I believe there are many good approximate algorithms for this problem. A good first-cut approach is to simply use a fixed-size array (say 1K worth of data). Fix some probability p. For each request, with probability p, write its response time into the array (replacing the oldest time in there). Since the array is a subsampling of the live stream and since subsampling preserves the distribution, doing the statistics on that array will give you an approximation of the statistics of the full, live stream.

This approach has several advantages: it requires no a-priori information, and it's easy to code. You can build it quickly and experimentally determine, for your particular server, at what point growing the buffer has only a negligible effect on the answer.

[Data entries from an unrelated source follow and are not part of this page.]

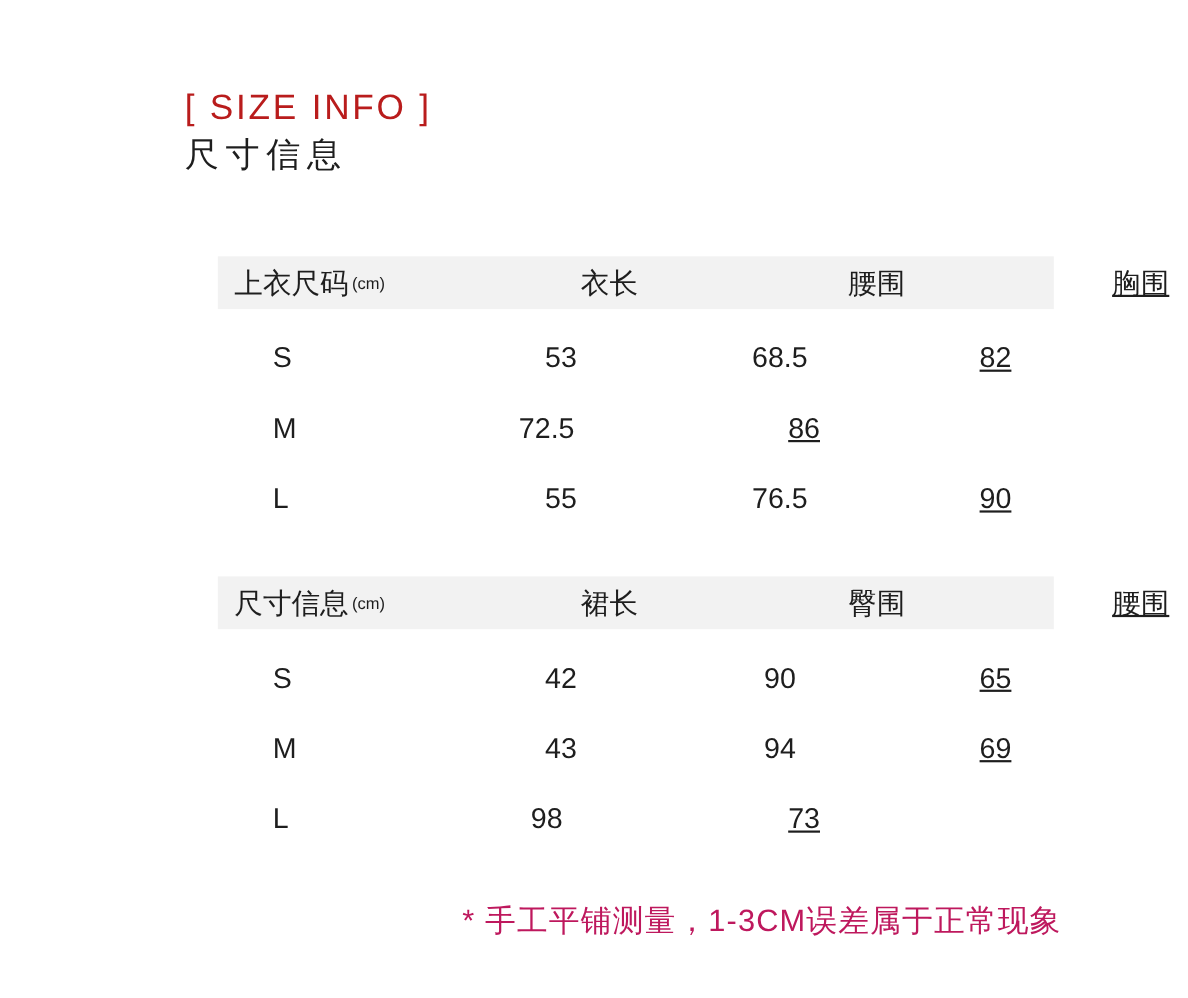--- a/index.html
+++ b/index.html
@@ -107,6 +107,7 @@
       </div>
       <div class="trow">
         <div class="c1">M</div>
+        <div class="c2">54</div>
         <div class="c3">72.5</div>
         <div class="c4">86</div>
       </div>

That is the point where the approximation is sufficiently precise.

If you find that you need too much memory to give you statistics that are precise enough, then you'll have to dig further. Good keywords are: "stream computing", "stream statistics", and of course "percentiles". You can also try "ire and curses"'s approach.


(It's been quite some time since this question was asked, but I'd like to point out a few related research papers)

There has been a significant amount of research on approximate percentiles of data streams in the past few years. A few interesting papers with full algorithm definitions:

  • A fast algorithm for approximate quantiles in high speed data streams

  • Space-and time-efficient deterministic algorithms for biased quantiles over data streams

  • Effective computation of biased quantiles over data streams

All of these papers propose algorithms with sub-linear space complexity for the computation of approximate percentiles over a data stream.